**BRIEF:**
Reproduce every line of text from all the items below, character for character, and omit the pictures from your answer.
---------- TASK INPUTS
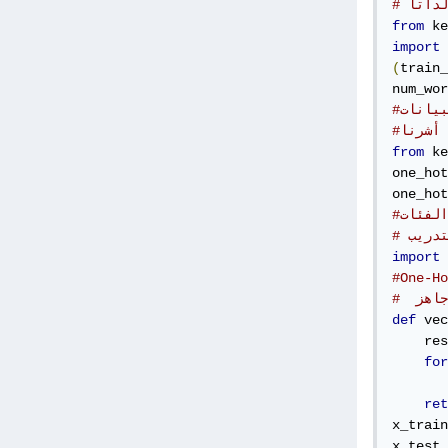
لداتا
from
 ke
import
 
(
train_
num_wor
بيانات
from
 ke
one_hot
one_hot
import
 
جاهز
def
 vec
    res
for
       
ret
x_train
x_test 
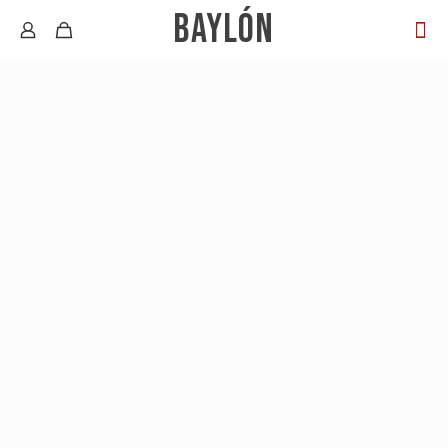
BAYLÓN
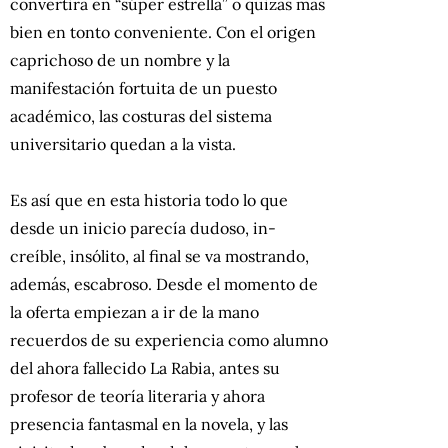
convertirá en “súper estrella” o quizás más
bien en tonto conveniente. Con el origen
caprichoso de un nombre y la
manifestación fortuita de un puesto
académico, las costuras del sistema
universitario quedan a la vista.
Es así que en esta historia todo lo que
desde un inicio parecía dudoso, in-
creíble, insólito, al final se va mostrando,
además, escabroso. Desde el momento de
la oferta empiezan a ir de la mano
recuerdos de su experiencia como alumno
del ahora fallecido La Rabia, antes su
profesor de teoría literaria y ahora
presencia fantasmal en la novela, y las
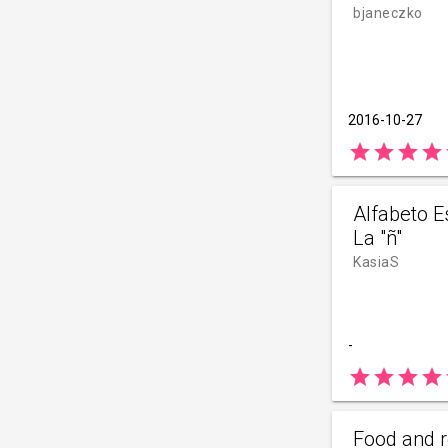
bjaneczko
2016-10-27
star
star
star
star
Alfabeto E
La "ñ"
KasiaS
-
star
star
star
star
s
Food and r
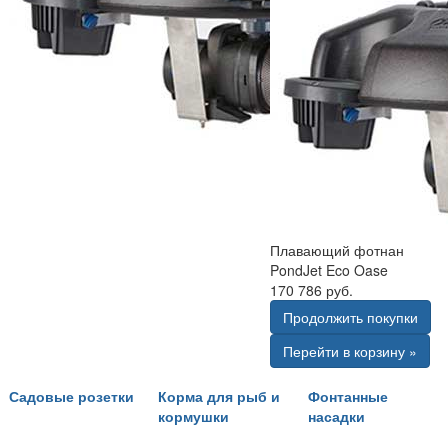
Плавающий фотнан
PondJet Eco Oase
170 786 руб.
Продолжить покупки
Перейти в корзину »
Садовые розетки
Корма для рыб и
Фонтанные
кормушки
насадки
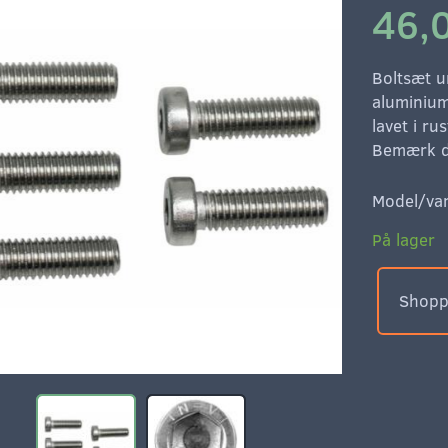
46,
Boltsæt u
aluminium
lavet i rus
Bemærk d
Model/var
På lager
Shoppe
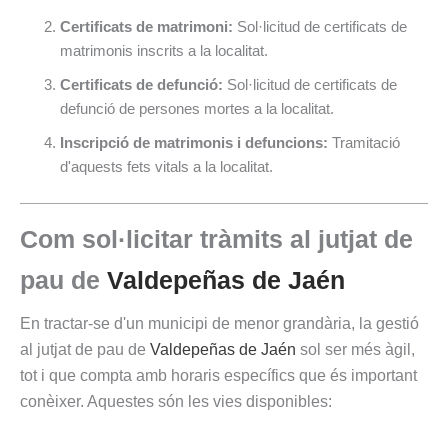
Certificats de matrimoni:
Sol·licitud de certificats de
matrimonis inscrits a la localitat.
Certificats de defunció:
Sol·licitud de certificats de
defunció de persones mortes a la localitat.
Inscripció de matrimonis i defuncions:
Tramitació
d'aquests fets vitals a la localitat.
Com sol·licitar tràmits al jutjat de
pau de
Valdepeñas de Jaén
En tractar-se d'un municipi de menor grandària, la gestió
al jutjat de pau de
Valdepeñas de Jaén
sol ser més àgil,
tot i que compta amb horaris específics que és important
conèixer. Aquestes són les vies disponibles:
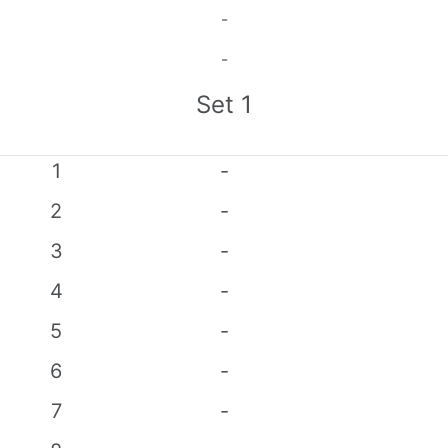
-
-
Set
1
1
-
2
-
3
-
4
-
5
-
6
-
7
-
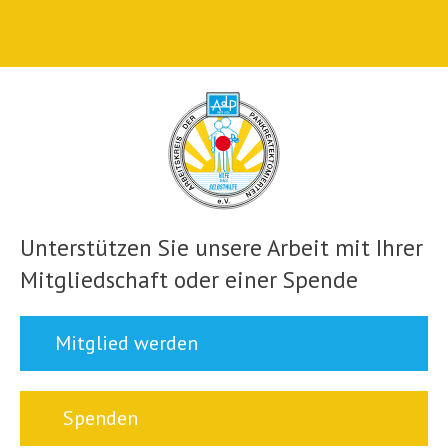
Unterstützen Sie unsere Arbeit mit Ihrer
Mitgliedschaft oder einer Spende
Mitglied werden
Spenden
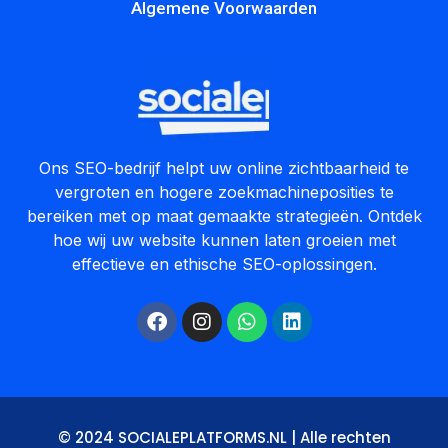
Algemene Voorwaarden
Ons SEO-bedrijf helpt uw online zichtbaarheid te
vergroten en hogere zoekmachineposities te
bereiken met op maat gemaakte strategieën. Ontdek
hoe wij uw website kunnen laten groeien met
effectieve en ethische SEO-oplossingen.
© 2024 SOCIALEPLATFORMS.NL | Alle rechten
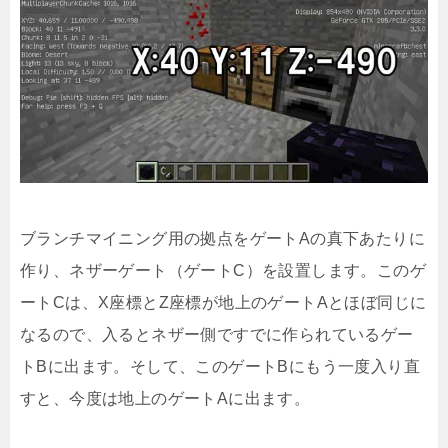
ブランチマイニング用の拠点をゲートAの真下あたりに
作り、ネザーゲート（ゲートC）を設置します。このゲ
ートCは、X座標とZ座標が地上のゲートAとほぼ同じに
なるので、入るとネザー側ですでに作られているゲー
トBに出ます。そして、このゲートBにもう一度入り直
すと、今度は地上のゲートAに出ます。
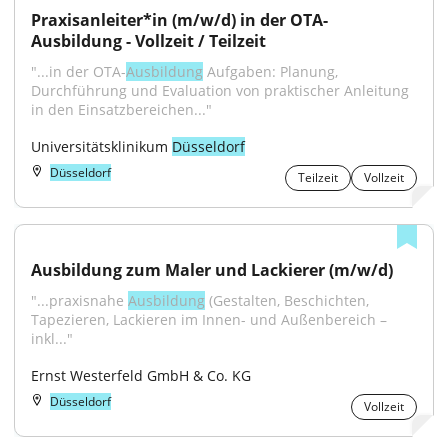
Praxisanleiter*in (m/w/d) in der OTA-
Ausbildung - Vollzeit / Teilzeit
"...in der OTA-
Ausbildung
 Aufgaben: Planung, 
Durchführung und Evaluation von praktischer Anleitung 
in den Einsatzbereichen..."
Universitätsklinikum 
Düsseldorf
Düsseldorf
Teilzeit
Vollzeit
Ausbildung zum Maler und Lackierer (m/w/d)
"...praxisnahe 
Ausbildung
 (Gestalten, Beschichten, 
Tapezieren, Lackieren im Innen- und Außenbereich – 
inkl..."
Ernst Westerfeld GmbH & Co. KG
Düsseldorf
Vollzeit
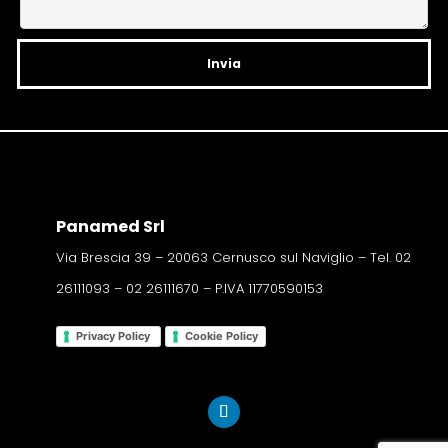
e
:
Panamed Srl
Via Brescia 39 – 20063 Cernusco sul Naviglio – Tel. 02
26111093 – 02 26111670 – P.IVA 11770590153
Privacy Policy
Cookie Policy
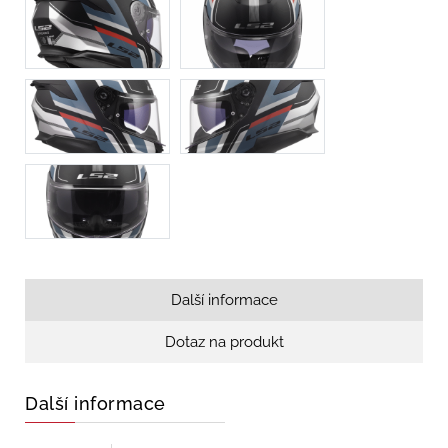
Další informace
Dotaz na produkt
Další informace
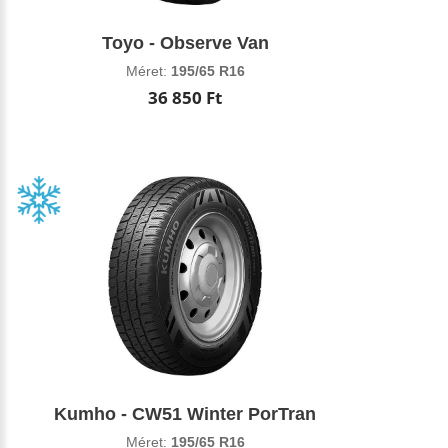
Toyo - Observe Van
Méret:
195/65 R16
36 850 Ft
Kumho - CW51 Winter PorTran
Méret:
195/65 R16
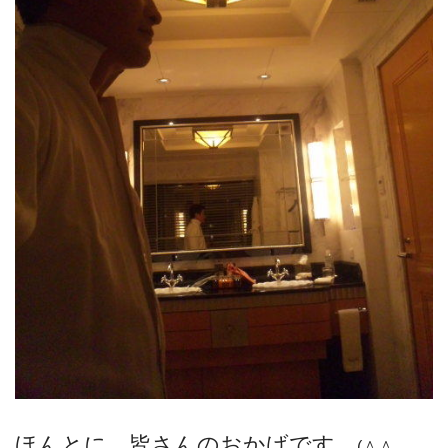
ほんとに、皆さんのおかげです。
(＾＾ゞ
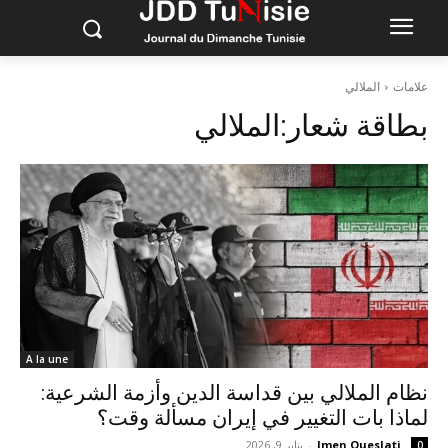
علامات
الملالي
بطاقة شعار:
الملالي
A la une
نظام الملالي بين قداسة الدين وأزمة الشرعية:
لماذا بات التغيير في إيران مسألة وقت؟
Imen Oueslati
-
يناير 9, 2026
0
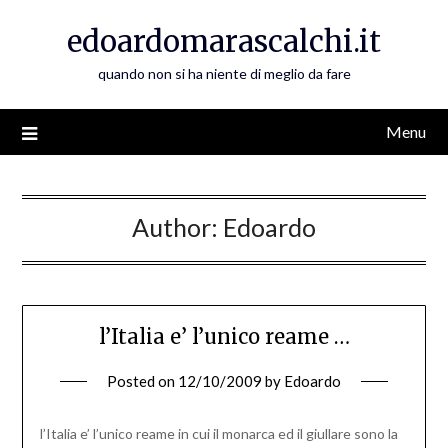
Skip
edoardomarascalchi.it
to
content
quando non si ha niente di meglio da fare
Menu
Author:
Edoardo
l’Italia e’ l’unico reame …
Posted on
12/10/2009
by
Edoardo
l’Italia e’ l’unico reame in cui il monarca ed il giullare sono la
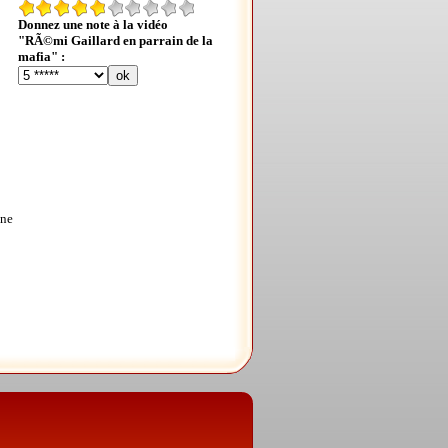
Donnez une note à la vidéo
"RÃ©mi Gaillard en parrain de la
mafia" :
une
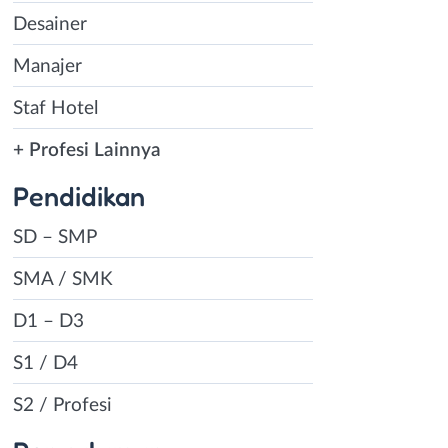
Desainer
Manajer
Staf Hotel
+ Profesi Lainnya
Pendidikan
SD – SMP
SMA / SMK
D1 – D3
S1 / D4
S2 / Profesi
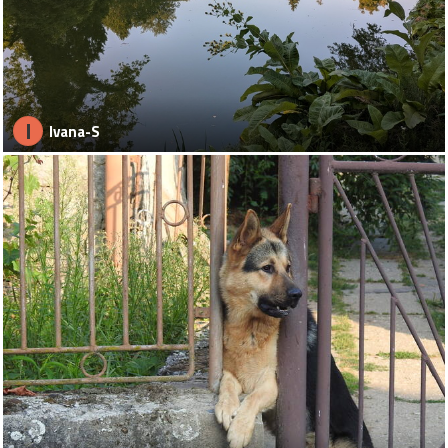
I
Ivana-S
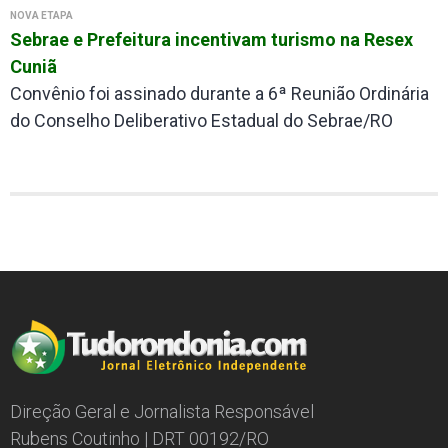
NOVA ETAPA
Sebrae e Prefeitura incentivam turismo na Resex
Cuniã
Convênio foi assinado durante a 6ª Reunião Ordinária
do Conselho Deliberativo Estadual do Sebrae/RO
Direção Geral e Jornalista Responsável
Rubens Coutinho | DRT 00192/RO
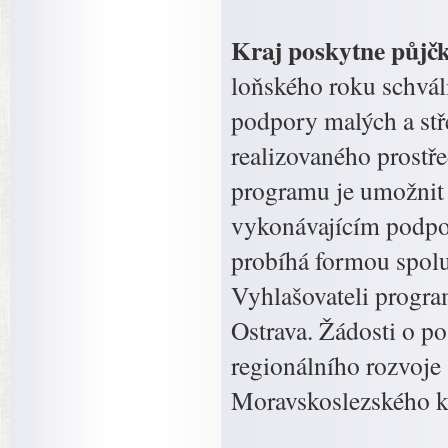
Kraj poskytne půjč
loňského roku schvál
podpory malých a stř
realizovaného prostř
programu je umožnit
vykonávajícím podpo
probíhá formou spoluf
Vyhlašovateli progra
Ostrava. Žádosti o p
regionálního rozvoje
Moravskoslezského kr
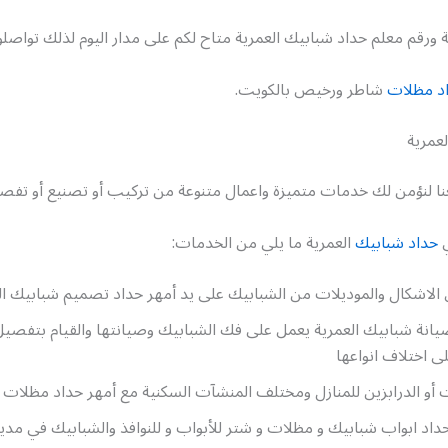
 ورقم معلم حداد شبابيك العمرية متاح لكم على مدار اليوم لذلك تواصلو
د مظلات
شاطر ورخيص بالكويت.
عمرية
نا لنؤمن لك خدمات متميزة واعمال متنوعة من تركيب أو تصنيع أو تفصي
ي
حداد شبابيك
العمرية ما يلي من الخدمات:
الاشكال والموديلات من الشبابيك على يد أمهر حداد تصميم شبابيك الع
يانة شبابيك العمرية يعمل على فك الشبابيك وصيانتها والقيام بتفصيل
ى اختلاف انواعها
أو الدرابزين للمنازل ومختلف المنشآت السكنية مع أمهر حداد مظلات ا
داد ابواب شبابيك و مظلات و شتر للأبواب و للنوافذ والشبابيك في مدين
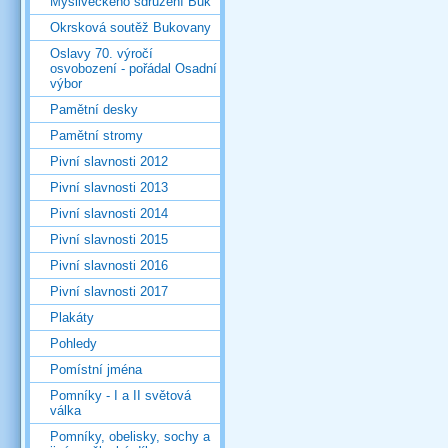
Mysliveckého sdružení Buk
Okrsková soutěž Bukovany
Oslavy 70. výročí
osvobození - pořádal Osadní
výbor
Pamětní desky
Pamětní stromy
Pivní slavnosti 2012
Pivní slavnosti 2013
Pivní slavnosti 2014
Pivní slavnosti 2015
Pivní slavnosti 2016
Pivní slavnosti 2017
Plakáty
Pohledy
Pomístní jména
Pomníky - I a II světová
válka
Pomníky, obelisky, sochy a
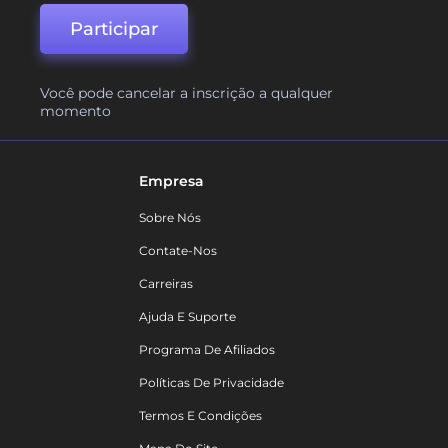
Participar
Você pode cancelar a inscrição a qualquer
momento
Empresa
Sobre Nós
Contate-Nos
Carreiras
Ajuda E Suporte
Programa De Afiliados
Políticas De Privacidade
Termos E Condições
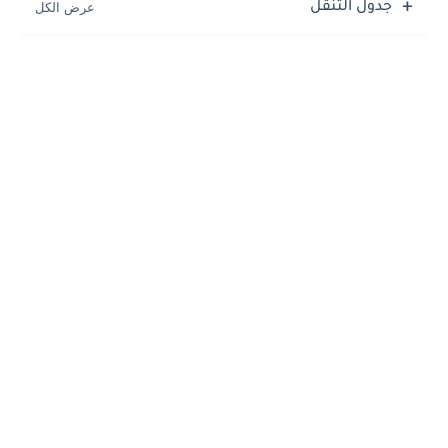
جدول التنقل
--------------------
**WRITTEN REPLY:**
لداتا
from
 ke
import
 
(
train_
num_wor
بيانات
from
 ke
one_hot
one_hot
import
 
جاهز
def
 vec
    res
for
       
ret
x_train
x_test 
BAYLÓN
convertirá en “súper estrella” o quizás más
bien en tonto conveniente. Con el origen
caprichoso de un nombre y la
manifestación fortuita de un puesto
académico, las costuras del sistema
universitario quedan a la vista.
Es así que en esta historia todo lo que
desde un inicio parecía dudoso, in-
creíble, insólito, al final se va mostrando,
además, escabroso. Desde el momento de
la oferta empiezan a ir de la mano
recuerdos de su experiencia como alumno
del ahora fallecido La Rabia, antes su
profesor de teoría literaria y ahora
presencia fantasmal en la novela, y las
bjaneczko
2016-10-27
star
star
star
star
Alfabeto E
La "ñ"
KasiaS
-
star
star
star
star
s
Food and r
Плавающий фотнан
PondJet Eco Oase
170 786 руб.
Продолжить покупки
Перейти в корзину »
Садовые розетки
Корма для рыб и
Фонтанные
кормушки
насадки
46,
Boltsæt u
aluminium
lavet i rus
Bemærk d
Model/var
På lager
Shoppe
Certificats de matrimoni:
Sol·licitud de certificats de
matrimonis inscrits a la localitat.
Certificats de defunció:
Sol·licitud de certificats de
defunció de persones mortes a la localitat.
Inscripció de matrimonis i defuncions:
Tramitació
d'aquests fets vitals a la localitat.
Com sol·licitar tràmits al jutjat de
pau de
Valdepeñas de Jaén
En tractar-se d'un municipi de menor grandària, la gestió
al jutjat de pau de
Valdepeñas de Jaén
sol ser més àgil,
tot i que compta amb horaris específics que és important
conèixer. Aquestes són les vies disponibles:
-
-
Set
1
1
-
2
-
3
-
4
-
5
-
6
-
7
-
Unterstützen Sie unsere Arbeit mit Ihrer
Mitgliedschaft oder einer Spende
Mitglied werden
Spenden
Algemene Voorwaarden
Ons SEO-bedrijf helpt uw online zichtbaarheid te
vergroten en hogere zoekmachineposities te
bereiken met op maat gemaakte strategieën. Ontdek
hoe wij uw website kunnen laten groeien met
effectieve en ethische SEO-oplossingen.
© 2024 SOCIALEPLATFORMS.NL | Alle rechten
ブランチマイニング用の拠点をゲートAの真下あたりに
作り、ネザーゲート（ゲートC）を設置します。このゲ
ートCは、X座標とZ座標が地上のゲートAとほぼ同じに
なるので、入るとネザー側ですでに作られているゲー
トBに出ます。そして、このゲートBにもう一度入り直
すと、今度は地上のゲートAに出ます。
Praxisanleiter*in (m/w/d) in der OTA-
Ausbildung - Vollzeit / Teilzeit
"...in der OTA-
Ausbildung
 Aufgaben: Planung, 
Durchführung und Evaluation von praktischer Anleitung 
in den Einsatzbereichen..."
Universitätsklinikum 
Düsseldorf
Düsseldorf
Teilzeit
Vollzeit
Ausbildung zum Maler und Lackierer (m/w/d)
"...praxisnahe 
Ausbildung
 (Gestalten, Beschichten, 
Tapezieren, Lackieren im Innen- und Außenbereich – 
inkl..."
Ernst Westerfeld GmbH & Co. KG
Düsseldorf
Vollzeit
e
:
Panamed Srl
Via Brescia 39 – 20063 Cernusco sul Naviglio – Tel. 02
26111093 – 02 26111670 – P.IVA 11770590153
Privacy Policy
Cookie Policy
Další informace
Dotaz na produkt
Další informace
Toyo - Observe Van
Méret:
195/65 R16
36 850 Ft
Kumho - CW51 Winter PorTran
Méret:
195/65 R16
ほんとに、皆さんのおかげです。
(＾＾ゞ
علامات
الملالي
بطاقة شعار:
الملالي
A la une
نظام الملالي بين قداسة الدين وأزمة الشرعية:
لماذا بات التغيير في إيران مسألة وقت؟
Imen Oueslati
-
يناير 9, 2026
0
Skip
edoardomarascalchi.it
to
content
quando non si ha niente di meglio da fare
Menu
Author:
Edoardo
l’Italia e’ l’unico reame …
Posted on
12/10/2009
by
Edoardo
l’Italia e’ l’unico reame in cui il monarca ed il giullare sono la
Donnez une note à la vidéo
"RÃ©mi Gaillard en parrain de la
mafia" :
une
Desainer
Manajer
Staf Hotel
+ Profesi Lainnya
Pendidikan
SD – SMP
SMA / SMK
D1 – D3
S1 / D4
S2 / Profesi
I
Ivana-S
NOVA ETAPA
Sebrae e Prefeitura incentivam turismo na Resex
Cuniã
Convênio foi assinado durante a 6ª Reunião Ordinária
do Conselho Deliberativo Estadual do Sebrae/RO
Direção Geral e Jornalista Responsável
Rubens Coutinho | DRT 00192/RO
Kraj poskytne půjč
loňského roku schvál
podpory malých a stř
realizovaného prostř
programu je umožnit
vykonávajícím podpo
probíhá formou spoluf
Vyhlašovateli progra
Ostrava. Žádosti o p
regionálního rozvoje
Moravskoslezského kr
 ورقم معلم حداد شبابيك العمرية متاح لكم على مدار اليوم لذلك تواصلو
د مظلات
شاطر ورخيص بالكويت.
عمرية
نا لنؤمن لك خدمات متميزة واعمال متنوعة من تركيب أو تصنيع أو تفصي
ي
حداد شبابيك
العمرية ما يلي من الخدمات:
الاشكال والموديلات من الشبابيك على يد أمهر حداد تصميم شبابيك الع
يانة شبابيك العمرية يعمل على فك الشبابيك وصيانتها والقيام بتفصيل
ى اختلاف انواعها
أو الدرابزين للمنازل ومختلف المنشآت السكنية مع أمهر حداد مظلات ا
داد ابواب شبابيك و مظلات و شتر للأبواب و للنوافذ والشبابيك في مدين
Mysliveckého sdružení Buk
Okrsková soutěž Bukovany
Oslavy 70. výročí
osvobození - pořádal Osadní
výbor
Pamětní desky
Pamětní stromy
Pivní slavnosti 2012
Pivní slavnosti 2013
Pivní slavnosti 2014
Pivní slavnosti 2015
Pivní slavnosti 2016
Pivní slavnosti 2017
Plakáty
Pohledy
Pomístní jména
Pomníky - I a II světová
válka
Pomníky, obelisky, sochy a
Participar
Você pode cancelar a inscrição a qualquer
momento
Empresa
Sobre Nós
Contate-Nos
Carreiras
Ajuda E Suporte
Programa De Afiliados
Políticas De Privacidade
Termos E Condições
جدول التنقل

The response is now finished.